**Document excerpt**
If you are jonesin’ for Game Of Thrones
Posted: March 26, 2015 Filed under: trips Leave a commentmay I recommend:
Never read the Game Of Thrones books. Don’t know why, that specific kind of nerddom is not my kind. I bet George RR Martin has read this book. It is fucking incredible.
You are very busy so let me summarize it for you. I’m reading the translation by JM Cohen:
(I’m about to quote pretty generously from it. If any of the attorneys who read Helytimes could advise me on the legality of that, it’d be great. I think it’s ok, because I’m not making any money from this, and the whole point is to encourage you to buy this book.)
Bernal Diaz was eighty-four, blind, on an estate in Guatemala when he decided to dictate what he remembered from when he was twenty-seven, in 1519, when he went along with Hernan Cortés on an expedition to the interior of Mexico.
This is the best source, as far as I can tell, for what happened. Cortés wrote letters to the king of Spain, but if you read them you won’t come away with the impression you can trust him.
There exists also a sort of “Aztec” (not the preferred nomenclature) source: the Florentine Codex:
which has its own insane story, it was written by a Franciscan friar who learned Nahautal and went around listening to and summarizing oral histories. So this is written by a Spanish guy, too, history is written by the winners, but at least he was asking around.

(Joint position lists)
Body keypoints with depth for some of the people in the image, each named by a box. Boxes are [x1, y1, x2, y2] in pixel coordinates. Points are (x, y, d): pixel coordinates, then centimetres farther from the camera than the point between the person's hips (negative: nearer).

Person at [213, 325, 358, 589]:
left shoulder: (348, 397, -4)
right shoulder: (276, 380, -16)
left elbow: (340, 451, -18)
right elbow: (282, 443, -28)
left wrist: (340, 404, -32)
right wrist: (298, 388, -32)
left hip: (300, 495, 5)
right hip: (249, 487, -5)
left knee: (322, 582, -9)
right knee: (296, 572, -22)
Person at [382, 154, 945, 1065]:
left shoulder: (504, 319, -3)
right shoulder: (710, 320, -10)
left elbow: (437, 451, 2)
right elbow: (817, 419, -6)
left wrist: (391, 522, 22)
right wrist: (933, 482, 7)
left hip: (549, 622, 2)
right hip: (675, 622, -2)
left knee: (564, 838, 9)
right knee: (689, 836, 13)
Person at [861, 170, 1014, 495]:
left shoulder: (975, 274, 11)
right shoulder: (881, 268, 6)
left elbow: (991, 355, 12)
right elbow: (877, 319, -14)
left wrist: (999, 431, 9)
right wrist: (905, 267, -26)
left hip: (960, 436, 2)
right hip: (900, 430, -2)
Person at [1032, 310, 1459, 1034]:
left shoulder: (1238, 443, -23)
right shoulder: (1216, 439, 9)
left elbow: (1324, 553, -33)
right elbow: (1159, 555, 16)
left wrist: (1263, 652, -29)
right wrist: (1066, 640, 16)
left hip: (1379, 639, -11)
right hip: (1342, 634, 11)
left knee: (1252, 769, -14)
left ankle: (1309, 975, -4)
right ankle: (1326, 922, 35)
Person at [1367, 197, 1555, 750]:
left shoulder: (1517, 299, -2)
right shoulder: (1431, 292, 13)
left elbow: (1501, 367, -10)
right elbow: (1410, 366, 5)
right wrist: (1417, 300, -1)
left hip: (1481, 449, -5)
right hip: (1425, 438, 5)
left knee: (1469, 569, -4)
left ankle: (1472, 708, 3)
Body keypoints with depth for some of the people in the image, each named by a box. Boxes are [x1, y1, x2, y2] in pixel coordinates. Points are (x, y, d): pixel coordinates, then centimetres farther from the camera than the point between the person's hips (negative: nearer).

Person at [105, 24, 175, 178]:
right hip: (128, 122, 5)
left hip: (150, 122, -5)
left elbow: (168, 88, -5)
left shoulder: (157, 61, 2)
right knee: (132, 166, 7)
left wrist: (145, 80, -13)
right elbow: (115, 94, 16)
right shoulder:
...
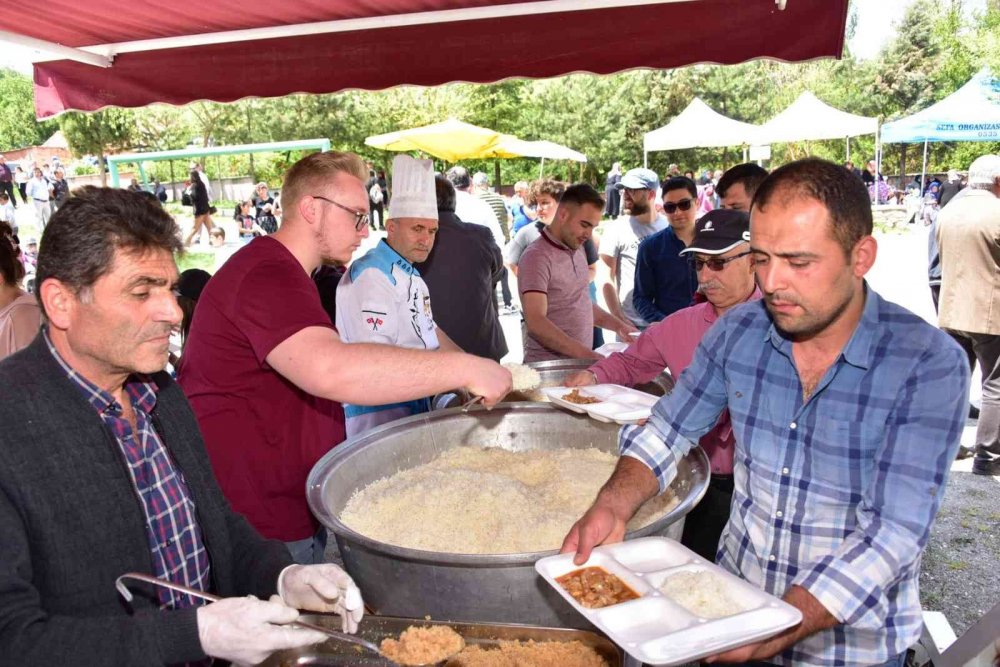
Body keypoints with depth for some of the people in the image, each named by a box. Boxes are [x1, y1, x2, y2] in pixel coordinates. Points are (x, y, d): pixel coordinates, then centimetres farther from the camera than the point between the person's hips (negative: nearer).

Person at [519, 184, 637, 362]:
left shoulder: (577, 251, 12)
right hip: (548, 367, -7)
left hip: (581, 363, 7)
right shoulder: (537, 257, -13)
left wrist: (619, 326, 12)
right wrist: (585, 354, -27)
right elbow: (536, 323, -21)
==
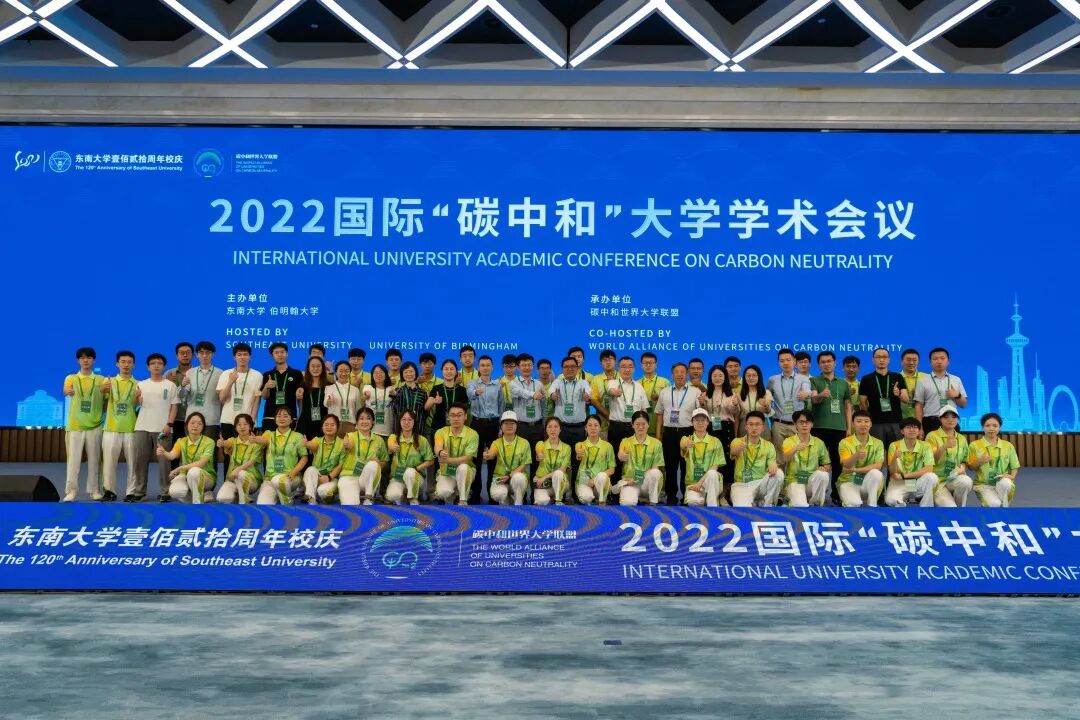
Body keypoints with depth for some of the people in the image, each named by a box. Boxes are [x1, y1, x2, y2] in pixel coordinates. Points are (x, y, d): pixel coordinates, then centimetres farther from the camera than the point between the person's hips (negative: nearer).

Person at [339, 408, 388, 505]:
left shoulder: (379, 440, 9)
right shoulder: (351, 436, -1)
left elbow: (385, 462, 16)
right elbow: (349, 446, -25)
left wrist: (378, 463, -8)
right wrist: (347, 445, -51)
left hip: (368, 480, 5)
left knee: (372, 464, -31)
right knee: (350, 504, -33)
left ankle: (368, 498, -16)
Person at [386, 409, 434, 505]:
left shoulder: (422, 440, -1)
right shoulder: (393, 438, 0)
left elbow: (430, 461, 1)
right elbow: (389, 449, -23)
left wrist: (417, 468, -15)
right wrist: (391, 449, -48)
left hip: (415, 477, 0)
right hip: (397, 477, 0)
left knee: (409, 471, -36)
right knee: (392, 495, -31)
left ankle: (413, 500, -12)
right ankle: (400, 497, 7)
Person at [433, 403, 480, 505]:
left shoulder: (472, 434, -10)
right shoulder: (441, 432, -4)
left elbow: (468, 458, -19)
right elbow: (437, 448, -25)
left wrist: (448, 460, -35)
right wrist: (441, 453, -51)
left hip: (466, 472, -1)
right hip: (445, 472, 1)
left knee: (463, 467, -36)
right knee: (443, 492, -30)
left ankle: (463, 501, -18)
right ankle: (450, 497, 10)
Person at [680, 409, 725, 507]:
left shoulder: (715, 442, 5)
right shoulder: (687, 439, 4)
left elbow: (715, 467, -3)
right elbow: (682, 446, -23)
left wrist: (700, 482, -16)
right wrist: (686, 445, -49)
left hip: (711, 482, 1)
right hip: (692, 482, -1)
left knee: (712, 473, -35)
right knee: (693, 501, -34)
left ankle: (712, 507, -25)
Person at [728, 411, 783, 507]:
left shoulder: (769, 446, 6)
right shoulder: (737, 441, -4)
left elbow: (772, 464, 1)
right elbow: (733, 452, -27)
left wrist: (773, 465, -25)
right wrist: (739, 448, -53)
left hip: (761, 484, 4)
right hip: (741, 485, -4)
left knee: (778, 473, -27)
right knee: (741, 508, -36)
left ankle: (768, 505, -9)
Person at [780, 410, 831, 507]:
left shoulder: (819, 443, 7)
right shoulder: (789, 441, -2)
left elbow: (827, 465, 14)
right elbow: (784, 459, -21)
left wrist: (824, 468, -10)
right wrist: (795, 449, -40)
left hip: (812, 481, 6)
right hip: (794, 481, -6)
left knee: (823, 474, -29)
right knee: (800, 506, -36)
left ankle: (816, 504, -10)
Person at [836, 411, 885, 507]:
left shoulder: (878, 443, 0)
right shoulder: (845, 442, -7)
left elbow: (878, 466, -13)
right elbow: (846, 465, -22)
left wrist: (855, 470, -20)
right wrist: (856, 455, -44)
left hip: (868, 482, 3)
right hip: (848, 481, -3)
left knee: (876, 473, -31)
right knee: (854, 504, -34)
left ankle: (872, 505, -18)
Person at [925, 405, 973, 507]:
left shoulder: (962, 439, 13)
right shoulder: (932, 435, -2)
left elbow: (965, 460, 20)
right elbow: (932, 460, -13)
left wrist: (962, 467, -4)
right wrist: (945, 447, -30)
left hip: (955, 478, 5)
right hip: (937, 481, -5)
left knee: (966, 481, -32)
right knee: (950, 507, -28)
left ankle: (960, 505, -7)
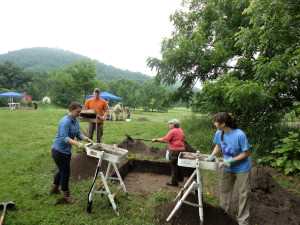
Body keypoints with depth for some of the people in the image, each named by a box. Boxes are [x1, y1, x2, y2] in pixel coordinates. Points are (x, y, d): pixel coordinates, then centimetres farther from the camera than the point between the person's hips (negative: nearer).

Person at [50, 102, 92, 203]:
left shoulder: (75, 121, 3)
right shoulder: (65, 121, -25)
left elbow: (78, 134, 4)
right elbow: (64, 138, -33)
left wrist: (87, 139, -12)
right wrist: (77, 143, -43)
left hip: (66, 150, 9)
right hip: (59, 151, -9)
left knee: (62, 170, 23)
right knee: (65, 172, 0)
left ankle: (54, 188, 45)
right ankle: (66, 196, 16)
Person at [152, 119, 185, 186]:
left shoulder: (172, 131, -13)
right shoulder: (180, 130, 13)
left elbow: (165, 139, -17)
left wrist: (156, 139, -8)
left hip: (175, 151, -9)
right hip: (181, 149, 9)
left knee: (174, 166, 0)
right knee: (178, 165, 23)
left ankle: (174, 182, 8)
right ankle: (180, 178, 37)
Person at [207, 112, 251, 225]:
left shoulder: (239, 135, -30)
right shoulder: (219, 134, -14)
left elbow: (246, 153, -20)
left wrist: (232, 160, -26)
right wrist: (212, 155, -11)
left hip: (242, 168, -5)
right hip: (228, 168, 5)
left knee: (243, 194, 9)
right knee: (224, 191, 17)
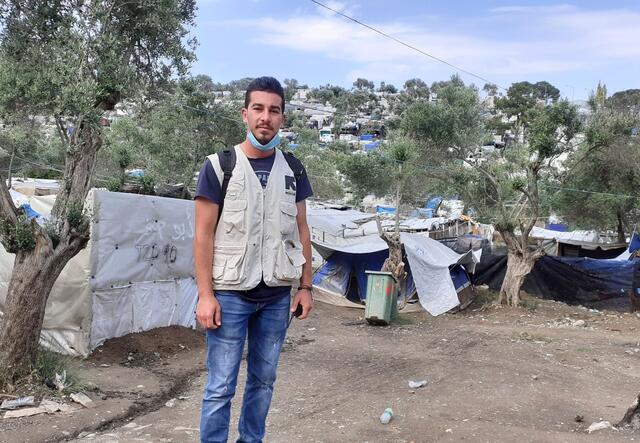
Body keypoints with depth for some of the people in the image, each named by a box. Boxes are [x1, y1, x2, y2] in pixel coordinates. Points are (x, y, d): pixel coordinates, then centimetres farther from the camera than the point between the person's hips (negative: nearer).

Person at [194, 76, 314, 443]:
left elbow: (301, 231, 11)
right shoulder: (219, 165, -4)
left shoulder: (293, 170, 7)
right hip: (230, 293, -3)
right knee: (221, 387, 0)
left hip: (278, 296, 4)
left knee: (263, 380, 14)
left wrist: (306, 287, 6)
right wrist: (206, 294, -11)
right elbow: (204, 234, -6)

**Directions**
a) According to the blog post recommending Bernal Diaz's account, how old was Bernal Diaz when he decided to dictate what he remembered?
b) Pick up the blog post about Bernal Diaz's account of the expedition into Mexico and keep writing from the point where it ends.
You can complete this work without consulting the joint position lists.

**Exercise results**
a) He was eighty-four.

b)
I’m gonna steal from the drawings inked into the codex. If you want you can look at it yourself here or here:
Diaz says, when they landed:
There were five hundred and eight not counting the ships’ captains, pilots, and sailors, who amounted to a hundred,
and
sixteen horeses or mares, the latter all fit to be used for sport or as chargers.
Some Campeche Indians saw them and shouted castilan! castilan!
Like, “Castilian”? What the fuck? How did they know where they were from?
The natives communicated somehow that there were other Spanish people there.
So Cortés wrote down a letter, and bribed the natives with beads to bring it to them.
Some days later there arrived a man in a canoe:
As he leapt ashore, [he] exclaimed in inarticulate and clumsy Spanish: “God and the blessed Mary of Seville!”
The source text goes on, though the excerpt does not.